AVA and Rideence Collaborate to Launch Kenya’s First Dedicated EV Assembly Line

Rideence Africa Limited, the electric mobility firm known for Kenya’s rapidly expanding lease-to-drive EV model, has entered into a KSh 320 million agreement with Associated Vehicle Assemblers (AVA) to begin assembling electric vehicles locally in Mombasa. The move positions Kenya as a rising manufacturing hub for electric mobility in East Africa.

Under the deal, 152 electric vehicles will be assembled from Completely Knocked Down (CKD) kits by the end of February 2026. The first production batch will include 132 Henrey electric taxis and 20 Joylong high-roof electric matatus, primarily serving the public transport and ride-hailing sectors, where fuel and operating costs are particularly high.
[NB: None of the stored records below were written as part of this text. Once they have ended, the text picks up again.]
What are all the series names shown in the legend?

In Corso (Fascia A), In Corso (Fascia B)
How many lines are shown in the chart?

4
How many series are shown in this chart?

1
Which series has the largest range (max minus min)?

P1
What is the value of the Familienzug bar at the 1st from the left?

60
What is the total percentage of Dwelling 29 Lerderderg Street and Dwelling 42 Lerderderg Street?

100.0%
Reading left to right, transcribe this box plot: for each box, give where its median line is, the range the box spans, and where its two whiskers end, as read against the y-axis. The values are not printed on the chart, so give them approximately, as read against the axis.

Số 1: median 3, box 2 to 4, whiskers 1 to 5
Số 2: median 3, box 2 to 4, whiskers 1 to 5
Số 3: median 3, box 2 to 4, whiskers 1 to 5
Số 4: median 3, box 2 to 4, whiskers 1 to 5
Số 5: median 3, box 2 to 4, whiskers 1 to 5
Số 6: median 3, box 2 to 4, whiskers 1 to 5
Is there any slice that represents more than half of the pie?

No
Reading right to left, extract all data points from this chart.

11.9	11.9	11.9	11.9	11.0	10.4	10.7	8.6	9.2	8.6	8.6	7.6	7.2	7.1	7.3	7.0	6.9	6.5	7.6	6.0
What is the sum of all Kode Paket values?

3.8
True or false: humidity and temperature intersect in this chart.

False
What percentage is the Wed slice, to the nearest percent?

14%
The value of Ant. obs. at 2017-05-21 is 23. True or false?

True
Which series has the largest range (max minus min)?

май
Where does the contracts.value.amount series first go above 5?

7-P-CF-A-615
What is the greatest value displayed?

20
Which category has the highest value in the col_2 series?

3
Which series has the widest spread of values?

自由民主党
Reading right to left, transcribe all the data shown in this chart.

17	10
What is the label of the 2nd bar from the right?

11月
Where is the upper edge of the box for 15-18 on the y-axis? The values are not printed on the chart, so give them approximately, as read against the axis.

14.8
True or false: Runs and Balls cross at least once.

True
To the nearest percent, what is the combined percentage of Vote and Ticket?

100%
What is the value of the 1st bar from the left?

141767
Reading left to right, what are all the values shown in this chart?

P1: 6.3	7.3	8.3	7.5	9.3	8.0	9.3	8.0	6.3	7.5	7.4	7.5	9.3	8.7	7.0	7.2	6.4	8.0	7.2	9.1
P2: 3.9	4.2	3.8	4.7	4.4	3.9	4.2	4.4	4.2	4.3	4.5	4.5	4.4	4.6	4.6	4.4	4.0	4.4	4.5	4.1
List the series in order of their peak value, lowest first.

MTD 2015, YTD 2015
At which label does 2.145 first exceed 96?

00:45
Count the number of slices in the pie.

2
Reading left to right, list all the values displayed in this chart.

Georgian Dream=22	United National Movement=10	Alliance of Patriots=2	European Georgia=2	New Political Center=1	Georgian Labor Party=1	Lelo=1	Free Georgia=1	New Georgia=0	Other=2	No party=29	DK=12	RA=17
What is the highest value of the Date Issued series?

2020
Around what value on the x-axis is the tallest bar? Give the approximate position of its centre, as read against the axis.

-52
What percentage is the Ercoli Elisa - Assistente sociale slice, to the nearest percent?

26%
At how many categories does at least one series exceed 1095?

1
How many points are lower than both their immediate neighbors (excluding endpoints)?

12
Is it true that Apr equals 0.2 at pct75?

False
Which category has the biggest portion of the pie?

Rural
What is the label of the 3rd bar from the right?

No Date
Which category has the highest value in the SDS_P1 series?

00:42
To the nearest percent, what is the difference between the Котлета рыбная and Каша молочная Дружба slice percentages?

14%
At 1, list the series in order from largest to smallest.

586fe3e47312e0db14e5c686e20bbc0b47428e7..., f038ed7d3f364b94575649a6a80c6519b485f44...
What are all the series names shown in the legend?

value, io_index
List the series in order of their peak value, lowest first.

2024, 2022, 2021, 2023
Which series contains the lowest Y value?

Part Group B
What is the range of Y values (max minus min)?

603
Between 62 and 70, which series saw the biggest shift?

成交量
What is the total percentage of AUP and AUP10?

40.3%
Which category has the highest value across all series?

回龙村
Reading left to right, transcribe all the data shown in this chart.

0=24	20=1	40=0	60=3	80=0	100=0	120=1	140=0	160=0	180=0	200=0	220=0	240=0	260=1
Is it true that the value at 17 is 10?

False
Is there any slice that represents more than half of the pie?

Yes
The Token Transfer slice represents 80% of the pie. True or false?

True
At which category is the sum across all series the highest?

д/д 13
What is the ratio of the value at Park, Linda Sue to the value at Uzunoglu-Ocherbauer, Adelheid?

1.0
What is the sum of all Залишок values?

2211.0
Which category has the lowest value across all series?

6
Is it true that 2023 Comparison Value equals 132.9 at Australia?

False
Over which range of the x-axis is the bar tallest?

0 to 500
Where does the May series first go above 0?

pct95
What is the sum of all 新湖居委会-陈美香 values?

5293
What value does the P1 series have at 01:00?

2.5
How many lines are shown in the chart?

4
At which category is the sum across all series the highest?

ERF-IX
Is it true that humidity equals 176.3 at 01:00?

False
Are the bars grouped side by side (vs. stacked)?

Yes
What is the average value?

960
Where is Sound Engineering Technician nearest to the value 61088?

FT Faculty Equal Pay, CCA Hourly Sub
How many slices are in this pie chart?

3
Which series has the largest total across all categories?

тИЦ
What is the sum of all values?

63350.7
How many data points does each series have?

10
This development marks a significant transition for Rideence, which over the past three years has relied on importing fully built electric vehicles from China while expanding a leasing model tailored to professional drivers.

Since launching in Kenya, the company has deployed more than 180 fully built EVs — including 54 electric matatus and 128 taxis — building what it describes as the largest electric ride-hailing fleet in East Africa.

Rideence’s driver-focused leasing model enables taxi operators to lease its flagship Henrey electric vehicles at KSh 2,400 per day, reducing barriers to vehicle access. The company estimates that a full charge for an EV covering roughly 200 kilometres costs about KSh 400, compared with more than KSh 2,000 in petrol for the same distance. This substantial cost difference has played a major role in encouraging adoption, especially amid rising fuel and operational expenses across the region.

According to Managing Director Minnan Yu, who noted that the company has invested more than KSh 1.4 billion in Kenya since 2023, Rideence is now shifting from being solely an operator to becoming a local manufacturer. He emphasized that the partnership represents a move from importing ready-made solutions to developing them within Kenya, with a long-term ambition to serve broader African markets.

The assembly operations will take place at AVA’s Mombasa facility. AVA currently accounts for 43 percent of Kenya’s locally assembled vehicles and collaborates with several international automotive brands.

Rideence aims to increase local content in its vehicles to more than 25 percent by 2026. In the short term, localization is expected to range between 15 and 25 percent, with a longer-term target of 40 to 60 percent. This strategy is intended to strengthen domestic supply chains, reduce reliance on imports, and limit foreign exchange exposure.

AVA’s Managing Director, Matt Lloyd, described the initiative as Kenya’s first dedicated EV assembly line, demonstrating the country’s ability to produce electric vehicles at scale. He added that local assembly will help accelerate the shift toward affordable, low-emission transport while generating employment, facilitating technology transfer, and reinforcing Kenya’s industrial growth.

To complement the expanding EV fleet, Rideence is also growing its charging infrastructure. The company currently operates 16 charging stations nationwide and plans to increase that number to 100 by the end of 2026. The expanded network is expected to support not only Rideence vehicles but also other private operators and fleet owners as electric mobility adoption continues to gain momentum.